Не избежал этой участи и я. Моя мать, подойдя к окну, тоже обвела взглядом собравшуюся внизу толпу и, видимо, заприметив супруга, заулыбалась. Она начала энергично махать свободной рукой, после чего выставила меня в окне, словно в витрине. Я взглянул вниз, и мне показалось, что я смотрю на большое и необычное семейство грибов, так как большинство мужчин были в фуражках. С любопытством обведя взглядом галдящих и машущих руками мужиков, отыскать среди них отца я не смог. Да и как бы я его признал, если до сих пор слышал только его голос. Слава Богу, длилось это безобразие не очень долго. Вскоре появилась медсестра и строго приказала укладывать новорождённых на стол. Мамочки нехотя подчинились, и нас отвезли в нашу персональную палату.

Такие вот «показательные выступления» продолжались каждый вечер на протяжении всех семи дней, которые мы с матерью находились в роддоме. Утром семнадцатого сентября, в понедельник, нас, наконец, благополучно выписали. В тот день я и познакомился с Николаем Николаевичем Петренко – моим папашей. В общем-то, я его таким и представлял. Крепко сбитый мужчина с мозолистыми руками, ростом он был чуть выше своей супруги. На голове уже привычная мне фуражка, в руках букетик каких-то осенних цветов (в цветах я особенно не разбираюсь, тем более в разнообразии видов в этом времени). Несмотря на то, что день был рабочим, отец радостно сообщил, что отпросился у начальника, чтобы забрать нас из больницы и за это ему нужно будет что-то там поставить бригаде. Видимо, он довольно долго простоял у дверей роддома, дожидаясь пока мы с мамой выйдем, потому что его нос заметно посинел. Несмотря на то, что по календарю была только середина сентября, погода стояла по-осеннему сырая и холодная. С нашим появлением круглое загоревшее от сварки лицо папаши, на котором, казалось, отражалась вся мировая тоска, наконец, расплылось в довольной счастливой улыбке.

– Осторожнее, медведь! – незлобно прикрикнула на него мамочка, когда батя забирал меня у неё из рук.

– Не боись, – уверенно заявил он, – солдат ребёнка не обидит. – На меня уставились два внимательных красноватых глаза.
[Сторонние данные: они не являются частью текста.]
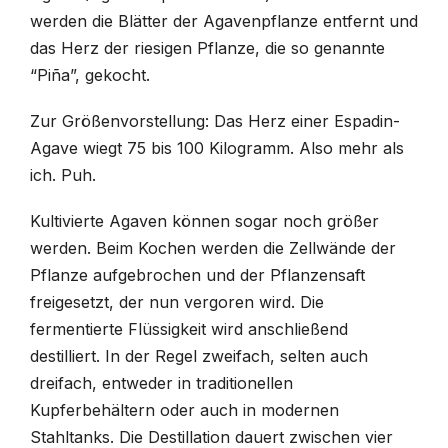
werden die Blätter der Agavenpflanze entfernt und
das Herz der riesigen Pflanze, die so genannte
“Piña”, gekocht.
Zur Größenvorstellung: Das Herz einer Espadin-
Agave wiegt 75 bis 100 Kilogramm. Also mehr als
ich. Puh.
Kultivierte Agaven können sogar noch größer
werden. Beim Kochen werden die Zellwände der
Pflanze aufgebrochen und der Pflanzensaft
freigesetzt, der nun vergoren wird. Die
fermentierte Flüssigkeit wird anschließend
destilliert. In der Regel zweifach, selten auch
dreifach, entweder in traditionellen
Kupferbehältern oder auch in modernen
Stahltanks. Die Destillation dauert zwischen vier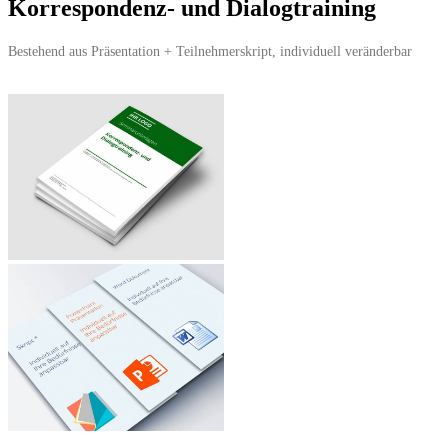
Korrespondenz- und Dialogtraining
Bestehend aus Präsentation + Teilnehmerskript, individuell veränderbar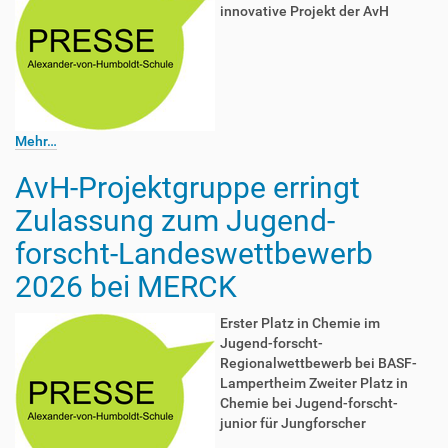
innovative Projekt der AvH
Mehr…
AvH-Projektgruppe erringt
Zulassung zum Jugend-
forscht-Landeswettbewerb
2026 bei MERCK
Erster Platz in Chemie im
Jugend-forscht-
Regionalwettbewerb bei BASF-
Lampertheim Zweiter Platz in
Chemie bei Jugend-forscht-
junior für Jungforscher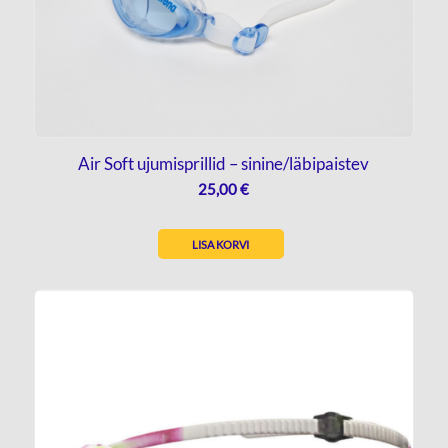
Air Soft ujumisprillid – sinine/läbipaistev
25,00
€
LISA KORVI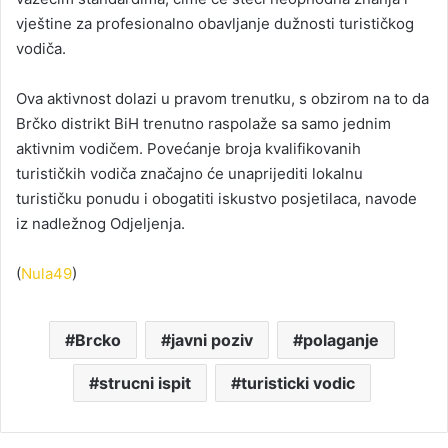
vještine za profesionalno obavljanje dužnosti turističkog
vodiča.
Ova aktivnost dolazi u pravom trenutku, s obzirom na to da
Brčko distrikt BiH trenutno raspolaže sa samo jednim
aktivnim vodičem. Povećanje broja kvalifikovanih
turističkih vodiča značajno će unaprijediti lokalnu
turističku ponudu i obogatiti iskustvo posjetilaca, navode
iz nadležnog Odjeljenja.
(
Nula49
)
Brcko
javni poziv
polaganje
strucni ispit
turisticki vodic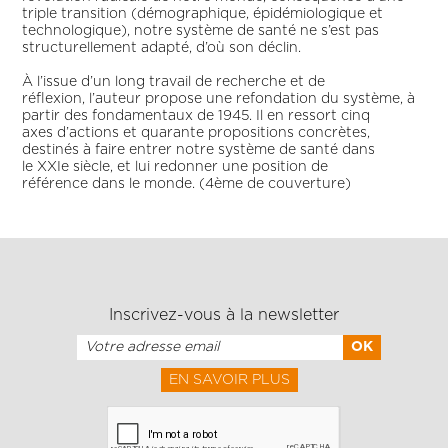
triple transition (démographique, épidémiologique et
technologique), notre système de santé ne s’est pas
structurellement adapté, d’où son déclin.
À l’issue d’un long travail de recherche et de
réflexion, l’auteur propose une refondation du système, à
partir des fondamentaux de 1945. Il en ressort cinq
axes d’actions et quarante propositions concrètes,
destinés à faire entrer notre système de santé dans
le XXIe siècle, et lui redonner une position de
référence dans le monde. (4ème de couverture)
Inscrivez-vous à la newsletter
EN SAVOIR PLUS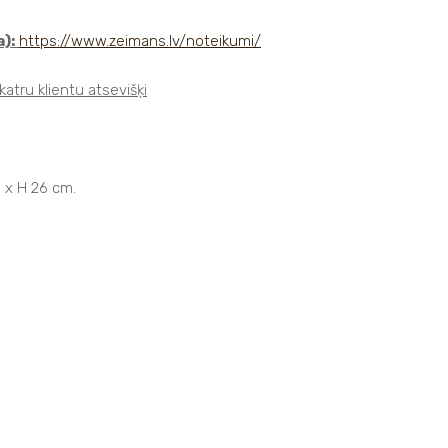
):
https://www.zeimans.lv/noteikumi/
atru klientu atsevišķi
0 x H 26 cm.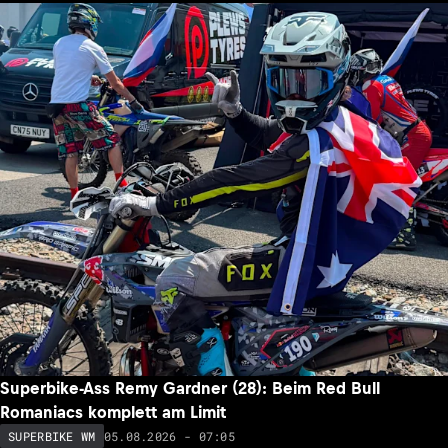
Superbike-Ass Remy Gardner (28): Beim Red Bull
Romaniacs komplett am Limit
05.08.2026 - 07:05
SUPERBIKE WM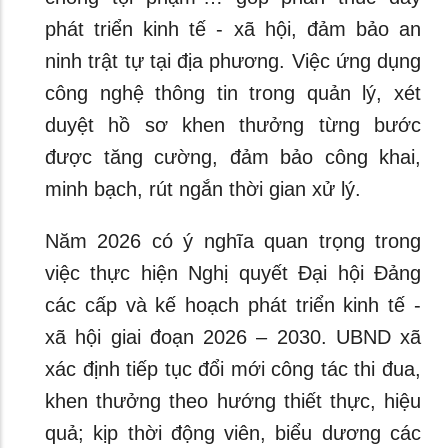
phát triển kinh tế - xã hội, đảm bảo an
ninh trật tự tại địa phương. Việc ứng dụng
công nghệ thông tin trong quản lý, xét
duyệt hồ sơ khen thưởng từng bước
được tăng cường, đảm bảo công khai,
minh bạch, rút ngắn thời gian xử lý.
Năm 2026 có ý nghĩa quan trọng trong
việc thực hiện Nghị quyết Đại hội Đảng
các cấp và kế hoạch phát triển kinh tế -
xã hội giai đoạn 2026 – 2030. UBND xã
xác định tiếp tục đổi mới công tác thi đua,
khen thưởng theo hướng thiết thực, hiệu
quả; kịp thời động viên, biểu dương các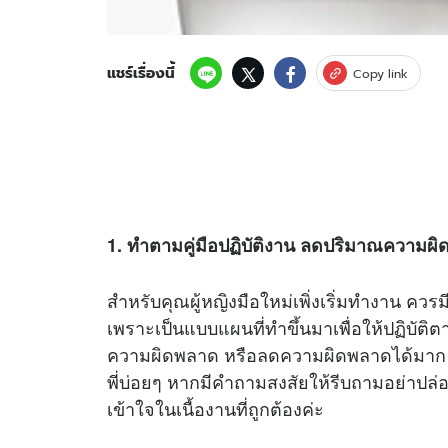
แชร์เรื่องนี้
Copy link
1. ทำตามคู่มือปฏิบัติงาน ลดปริมาณความผ
สำหรับคุณผู้หญิงมือใหม่เพิ่งเริ่มทำงาน คว
เพราะเป็นแบบแผนที่ทำขึ้นมาเพื่อให้ปฏิบัติตาม
ความผิดพลาด หรือลดความผิดพลาดได้มาก หา
พี่บ่อยๆ หากมีคำถามสงสัยให้รีบถามอย่าปล่อ
เข้าใจในเนื้องานที่ถูกต้องค่ะ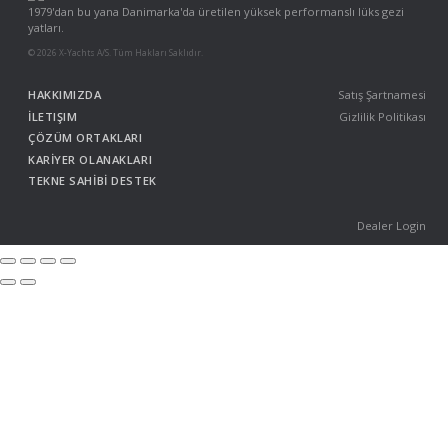
1979'dan bu yana Danimarka'da üretilen yüksek performanslı lüks gezi
yatları.
© 2026 X-Yachts A/S. Tüm Hakları Saklıdır.
HAKKIMIZDA
Satış Şartnamesi
İLETIŞIM
Gizlilik Politikası
ÇÖZÜM ORTAKLARI
KARİYER OLANAKLARI
TEKNE SAHİBİ DESTEK
Dealer Login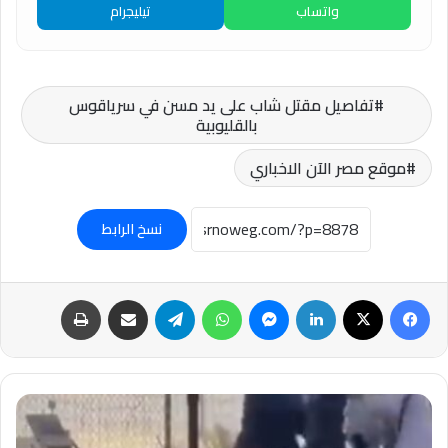
واتساب
تيليجرام
تفاصيل مقتل شاب على يد مسن في سرياقوس
بالقليوبية
موقع مصر الآن الاخباري
نسخ الرابط
فيسبوك
‫X
لينكدإن
ماسنجر
واتساب
تيلقرام
مشاركة عبر البريد
طباعة
#متداول
|
واقعة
Так как отец работал на металлургическом заводе сварщиком то, видимо, имел профессиональное воспаление конъюнктивы глаз. – Наша порода, Петренковская, – гордо произнёс довольный папаша, продолжая щекотать меня своим весёлым взглядом.

Однако долго разглядывать у него не получилось. То ли от радости, то ли от воспаления, на его глазах появились слёзы, и он, чтобы промокнуть их носовым платком, вновь вернул одеяло, в которое я был надёжно укутан, матери. Мы прошлись немного по больничной аллее и вышли на какую-то улицу, по которой сновал в разные стороны городской транспорт. По такому торжественному поводу родители решили не ехать на автобусе, и отец поймал проезжающее мимо такси, на котором мы с комфортом добрались домой. На всём протяжении пути я незаметно, с огромным интересом, разглядывал город, в котором мне предстояло жить. Конечно, находясь в лежачем положении и глядя в окно машины, много я увидеть не мог, но всё же небольшое поверхностное представление получил. Поверхностным оно было в прямом смысле слова, так как, лёжа на коленях у матери, я мог видеть лишь верхние этажи многоэтажных зданий, да начинающие желтеть кроны деревьев, растущих по обочинам дорог. Я уже знал, что Зарецк, по большей части, был городом шахтёров и металлургов. К последним можно было причислить и моих родителей, хотя непосредственного отношения к выплавке чугуна или стали они не имели.